British expat Leigh Thomas Lenaghan admits that he ticked all the boxes for the "usual suspects" that led to his heart attack two weeks ago: smoking, a lack of exercise, stress. Speaking to us from his hospital room at Cleveland Clinic Abu Dhabi, where he's currently recuperating after doctors put a stent in his heart, the 56-year-old says he knew the lifestyle risks associated with his age group, yet never imagined himself to be personally at risk. "Although I'm not as fit and healthy as I used to be, I've always been robust and could still do many of the physical activities I wanted to do."
That perception of indestructability is not unique to Leigh. Dr Naveed says most patients allow the lack of obvious symptoms to delude themselves into believing they're not susceptible to attacks. For his part, Leigh is taking his wakeup call seriously. "The experience has definitely changed my perspective to life," he says. "I've already decided to stop smoking. I'm going to talk to my employers about the possibility of lesser hours, instead of all hours. I need to make more time for myself and my family, and learn to relax."
If there's any advice he has to give, it's this: "Listen to your body. I say this because, a couple of weeks ago, I brushed off a couple of twinges of pain in my chest, believing it to be nothing more than indigestion. I should've gone to see a doctor. I could've potentially avoided this heart attack."
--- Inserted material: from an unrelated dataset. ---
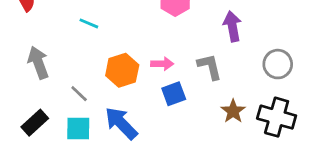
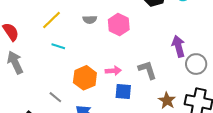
purple arrow: (232, 26) -> (178, 46), moved
gray arrow: (38, 63) -> (15, 62), moved
blue square: (174, 94) -> (123, 92), turned 30

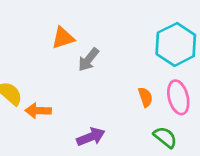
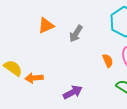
gray arrow: (89, 60) -> (76, 34), moved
As for Fazal, his health scare hasn't affected his fitness drive. "I still go running and to the gym. But what I also do now is go for checkups twice a month." It is a recommendation he offers to all. "We work like machines, focusing on money and the future, but we don't take care of our health. Although my insurance is third party, I've learnt to put my health first, then money. My heart attack taught me that."